Марксистско-ленинские революции иллюстрируют концепцию правящего класса и революций, выдвинутую Парето. Меньшинство приходит к власти силой оружия или, реже, в результате формально законного процесса и преобразует общество согласно своей идеологии. Фашистские революции происходят в основном по тому же сценарию в фазе овладения властью. Как только новые элиты прочно займут свое место, они начинают осуществлять разные концепции. Само собой разумеется, что адепты марксизма-ленинизма относятся враждебно к теории правящих классов Моски — Парето, равно как отвергают само понятие индустриального общества. Марксистско-ленинский строй, по мнению его приверженцев, не может быть разновидностью чего-то, он представляет собой историческое завершение, уникальное творение человечества. Так оно и есть, но — в царстве тьмы.
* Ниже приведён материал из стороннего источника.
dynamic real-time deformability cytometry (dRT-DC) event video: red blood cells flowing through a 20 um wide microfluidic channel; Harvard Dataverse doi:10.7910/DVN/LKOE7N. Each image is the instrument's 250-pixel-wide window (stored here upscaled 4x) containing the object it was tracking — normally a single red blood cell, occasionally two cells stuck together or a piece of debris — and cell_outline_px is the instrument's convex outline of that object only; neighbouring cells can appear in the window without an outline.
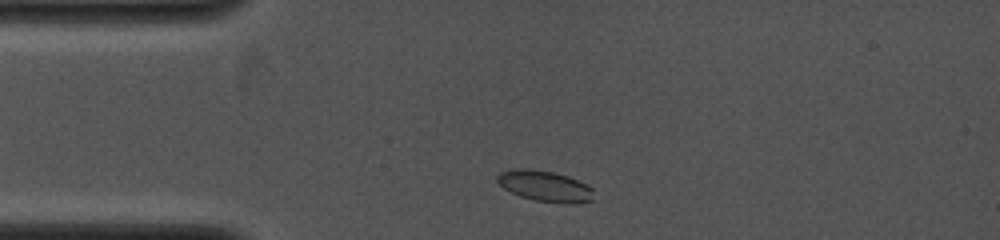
{"species": "common noctule bat (a hibernating species)", "species_latin": "Nyctalus noctula", "temperature_condition": "cold", "stored_images_in_passage": 8, "camera_frame_rate_fps": 4000, "um_per_image_px": 0.085, "animal": {"sex": "female", "body_mass_g": 19.0, "forearm_length_mm": 53.3}, "frame": {"image": 1, "passage_image": 2, "time_ms": 0.5, "image_size_px": [1000, 240], "cell_outline_px": [[592, 200], [536, 200], [520, 196], [504, 188], [496, 180], [496, 176], [500, 172], [516, 168], [528, 168], [552, 172], [568, 176], [588, 184], [592, 188]], "centroid_in_image_um": [46.22, 15.74], "position_along_channel_um": 38.8, "area_um2": 16.42}}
Сравнивать режимы, исходя из критерия меньшинства, держащего в руках государство, — также значит совершать капитальное преступление против марксизма-ленинизма: ведь это значит ставить строй, основанный на всевластии партии, в один ряд с другими, отнять у него абсолютное своеобразие, сблизить с прочими, освещая в то же время его собственные черты. Синтез Маркса и Парето производится без особых затруднений. Во всяком современном индустриальном обществе существуют правящие категории, то есть меньшинства, занимающие стратегические позиции, оказывающие влияние на умы других людей и на управление обществом. В качестве правящих категорий я назвал собственников или управляющих средствами производства, политический класс в узком смысле слова, крупных чиновников, вожаков масс (лидеров профсоюзов и массовых партий), интеллектуалов и иерархов Церкви, военачальников. При коммунистических режимах партийцы претендуют на то, чтобы быть одновременно политическим классом, руководителями национальной экономики и жрецами светской религии. Иными словами, они стремятся объединить в своих руках мирскую и духовную власть, власть собственно политическую и административную. В восточноевропейских странах, особенно Польше и Венгрии, постепенно укореняется нечто вроде плюрализма. Напротив, в Советском Союзе господство партии не претерпевает ощутимых изменений.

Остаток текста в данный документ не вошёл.